**Exercise instructions:**
Rewrite the full material exactly; no line may be skipped.

**Information given:**
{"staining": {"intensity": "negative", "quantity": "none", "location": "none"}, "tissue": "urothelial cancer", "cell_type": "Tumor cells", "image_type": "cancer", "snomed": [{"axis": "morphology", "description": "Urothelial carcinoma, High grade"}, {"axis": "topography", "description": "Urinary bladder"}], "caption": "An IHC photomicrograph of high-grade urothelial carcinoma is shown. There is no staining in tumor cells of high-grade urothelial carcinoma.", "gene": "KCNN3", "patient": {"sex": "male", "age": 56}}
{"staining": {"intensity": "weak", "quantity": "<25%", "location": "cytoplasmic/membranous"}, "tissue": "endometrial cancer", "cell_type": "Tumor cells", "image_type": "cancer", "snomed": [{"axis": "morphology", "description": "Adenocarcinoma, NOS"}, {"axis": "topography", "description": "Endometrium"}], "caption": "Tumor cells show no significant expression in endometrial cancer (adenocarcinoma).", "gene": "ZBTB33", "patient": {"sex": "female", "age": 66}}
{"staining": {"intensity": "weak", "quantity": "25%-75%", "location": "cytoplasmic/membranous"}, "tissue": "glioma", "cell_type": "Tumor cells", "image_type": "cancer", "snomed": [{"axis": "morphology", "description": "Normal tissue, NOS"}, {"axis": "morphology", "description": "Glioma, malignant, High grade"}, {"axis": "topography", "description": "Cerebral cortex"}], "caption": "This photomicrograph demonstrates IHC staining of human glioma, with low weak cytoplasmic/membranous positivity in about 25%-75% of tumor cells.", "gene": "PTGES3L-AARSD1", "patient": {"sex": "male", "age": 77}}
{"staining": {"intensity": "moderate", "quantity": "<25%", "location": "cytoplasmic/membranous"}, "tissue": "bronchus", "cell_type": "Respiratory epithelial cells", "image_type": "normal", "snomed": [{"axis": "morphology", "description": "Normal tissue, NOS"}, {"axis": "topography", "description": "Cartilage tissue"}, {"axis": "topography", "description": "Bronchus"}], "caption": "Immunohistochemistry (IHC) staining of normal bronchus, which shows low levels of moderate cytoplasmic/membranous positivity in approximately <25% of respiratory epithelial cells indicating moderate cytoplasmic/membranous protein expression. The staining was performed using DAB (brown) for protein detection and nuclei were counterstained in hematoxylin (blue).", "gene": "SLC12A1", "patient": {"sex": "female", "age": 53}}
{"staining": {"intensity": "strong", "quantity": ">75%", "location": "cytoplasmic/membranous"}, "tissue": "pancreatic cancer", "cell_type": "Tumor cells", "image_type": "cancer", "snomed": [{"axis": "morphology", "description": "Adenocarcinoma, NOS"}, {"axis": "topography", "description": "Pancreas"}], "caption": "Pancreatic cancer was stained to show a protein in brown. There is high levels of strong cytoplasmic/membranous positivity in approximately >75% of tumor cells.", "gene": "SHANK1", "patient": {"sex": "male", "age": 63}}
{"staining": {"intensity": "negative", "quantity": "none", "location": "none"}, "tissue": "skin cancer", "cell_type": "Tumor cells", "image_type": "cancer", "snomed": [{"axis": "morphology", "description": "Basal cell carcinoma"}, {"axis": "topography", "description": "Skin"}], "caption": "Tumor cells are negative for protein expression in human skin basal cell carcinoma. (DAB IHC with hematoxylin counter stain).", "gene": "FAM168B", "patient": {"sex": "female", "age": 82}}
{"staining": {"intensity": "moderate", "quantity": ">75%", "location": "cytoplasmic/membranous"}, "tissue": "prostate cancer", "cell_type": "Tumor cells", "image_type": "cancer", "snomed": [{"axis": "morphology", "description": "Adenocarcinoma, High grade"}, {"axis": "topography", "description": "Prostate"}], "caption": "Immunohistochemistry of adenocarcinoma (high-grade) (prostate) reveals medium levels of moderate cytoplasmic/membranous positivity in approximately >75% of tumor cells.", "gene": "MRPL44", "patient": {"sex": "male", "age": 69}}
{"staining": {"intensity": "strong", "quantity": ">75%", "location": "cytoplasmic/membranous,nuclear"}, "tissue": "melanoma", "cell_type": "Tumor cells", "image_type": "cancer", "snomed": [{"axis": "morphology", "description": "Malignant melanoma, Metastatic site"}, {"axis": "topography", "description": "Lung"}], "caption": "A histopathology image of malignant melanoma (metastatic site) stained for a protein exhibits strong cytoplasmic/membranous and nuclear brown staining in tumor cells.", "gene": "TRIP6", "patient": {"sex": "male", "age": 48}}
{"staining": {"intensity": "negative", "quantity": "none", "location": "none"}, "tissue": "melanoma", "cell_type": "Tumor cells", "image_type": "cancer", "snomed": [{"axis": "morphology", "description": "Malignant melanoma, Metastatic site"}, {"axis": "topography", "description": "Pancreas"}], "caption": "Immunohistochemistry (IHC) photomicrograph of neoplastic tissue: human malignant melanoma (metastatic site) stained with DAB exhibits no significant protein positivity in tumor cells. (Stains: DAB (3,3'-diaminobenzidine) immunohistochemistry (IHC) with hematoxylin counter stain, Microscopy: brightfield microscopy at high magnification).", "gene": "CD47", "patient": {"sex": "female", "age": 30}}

**Solution to this exercise:**
{"staining": {"intensity": "negative", "quantity": "none", "location": "none"}, "tissue": "urothelial cancer", "cell_type": "Tumor cells", "image_type": "cancer", "snomed": [{"axis": "morphology", "description": "Urothelial carcinoma, High grade"}, {"axis": "topography", "description": "Urinary bladder"}], "caption": "An IHC photomicrograph of high-grade urothelial carcinoma is shown. There is no staining in tumor cells of high-grade urothelial carcinoma.", "gene": "KCNN3", "patient": {"sex": "male", "age": 56}}
{"staining": {"intensity": "weak", "quantity": "<25%", "location": "cytoplasmic/membranous"}, "tissue": "endometrial cancer", "cell_type": "Tumor cells", "image_type": "cancer", "snomed": [{"axis": "morphology", "description": "Adenocarcinoma, NOS"}, {"axis": "topography", "description": "Endometrium"}], "caption": "Tumor cells show no significant expression in endometrial cancer (adenocarcinoma).", "gene": "ZBTB33", "patient": {"sex": "female", "age": 66}}
{"staining": {"intensity": "weak", "quantity": "25%-75%", "location": "cytoplasmic/membranous"}, "tissue": "glioma", "cell_type": "Tumor cells", "image_type": "cancer", "snomed": [{"axis": "morphology", "description": "Normal tissue, NOS"}, {"axis": "morphology", "description": "Glioma, malignant, High grade"}, {"axis": "topography", "description": "Cerebral cortex"}], "caption": "This photomicrograph demonstrates IHC staining of human glioma, with low weak cytoplasmic/membranous positivity in about 25%-75% of tumor cells.", "gene": "PTGES3L-AARSD1", "patient": {"sex": "male", "age": 77}}
{"staining": {"intensity": "moderate", "quantity": "<25%", "location": "cytoplasmic/membranous"}, "tissue": "bronchus", "cell_type": "Respiratory epithelial cells", "image_type": "normal", "snomed": [{"axis": "morphology", "description": "Normal tissue, NOS"}, {"axis": "topography", "description": "Cartilage tissue"}, {"axis": "topography", "description": "Bronchus"}], "caption": "Immunohistochemistry (IHC) staining of normal bronchus, which shows low levels of moderate cytoplasmic/membranous positivity in approximately <25% of respiratory epithelial cells indicating moderate cytoplasmic/membranous protein expression. The staining was performed using DAB (brown) for protein detection and nuclei were counterstained in hematoxylin (blue).", "gene": "SLC12A1", "patient": {"sex": "female", "age": 53}}
{"staining": {"intensity": "strong", "quantity": ">75%", "location": "cytoplasmic/membranous"}, "tissue": "pancreatic cancer", "cell_type": "Tumor cells", "image_type": "cancer", "snomed": [{"axis": "morphology", "description": "Adenocarcinoma, NOS"}, {"axis": "topography", "description": "Pancreas"}], "caption": "Pancreatic cancer was stained to show a protein in brown. There is high levels of strong cytoplasmic/membranous positivity in approximately >75% of tumor cells.", "gene": "SHANK1", "patient": {"sex": "male", "age": 63}}
{"staining": {"intensity": "negative", "quantity": "none", "location": "none"}, "tissue": "skin cancer", "cell_type": "Tumor cells", "image_type": "cancer", "snomed": [{"axis": "morphology", "description": "Basal cell carcinoma"}, {"axis": "topography", "description": "Skin"}], "caption": "Tumor cells are negative for protein expression in human skin basal cell carcinoma. (DAB IHC with hematoxylin counter stain).", "gene": "FAM168B", "patient": {"sex": "female", "age": 82}}
{"staining": {"intensity": "moderate", "quantity": ">75%", "location": "cytoplasmic/membranous"}, "tissue": "prostate cancer", "cell_type": "Tumor cells", "image_type": "cancer", "snomed": [{"axis": "morphology", "description": "Adenocarcinoma, High grade"}, {"axis": "topography", "description": "Prostate"}], "caption": "Immunohistochemistry of adenocarcinoma (high-grade) (prostate) reveals medium levels of moderate cytoplasmic/membranous positivity in approximately >75% of tumor cells.", "gene": "MRPL44", "patient": {"sex": "male", "age": 69}}
{"staining": {"intensity": "strong", "quantity": ">75%", "location": "cytoplasmic/membranous,nuclear"}, "tissue": "melanoma", "cell_type": "Tumor cells", "image_type": "cancer", "snomed": [{"axis": "morphology", "description": "Malignant melanoma, Metastatic site"}, {"axis": "topography", "description": "Lung"}], "caption": "A histopathology image of malignant melanoma (metastatic site) stained for a protein exhibits strong cytoplasmic/membranous and nuclear brown staining in tumor cells.", "gene": "TRIP6", "patient": {"sex": "male", "age": 48}}
{"staining": {"intensity": "negative", "quantity": "none", "location": "none"}, "tissue": "melanoma", "cell_type": "Tumor cells", "image_type": "cancer", "snomed": [{"axis": "morphology", "description": "Malignant melanoma, Metastatic site"}, {"axis": "topography", "description": "Pancreas"}], "caption": "Immunohistochemistry (IHC) photomicrograph of neoplastic tissue: human malignant melanoma (metastatic site) stained with DAB exhibits no significant protein positivity in tumor cells. (Stains: DAB (3,3'-diaminobenzidine) immunohistochemistry (IHC) with hematoxylin counter stain, Microscopy: brightfield microscopy at high magnification).", "gene": "CD47", "patient": {"sex": "female", "age": 30}}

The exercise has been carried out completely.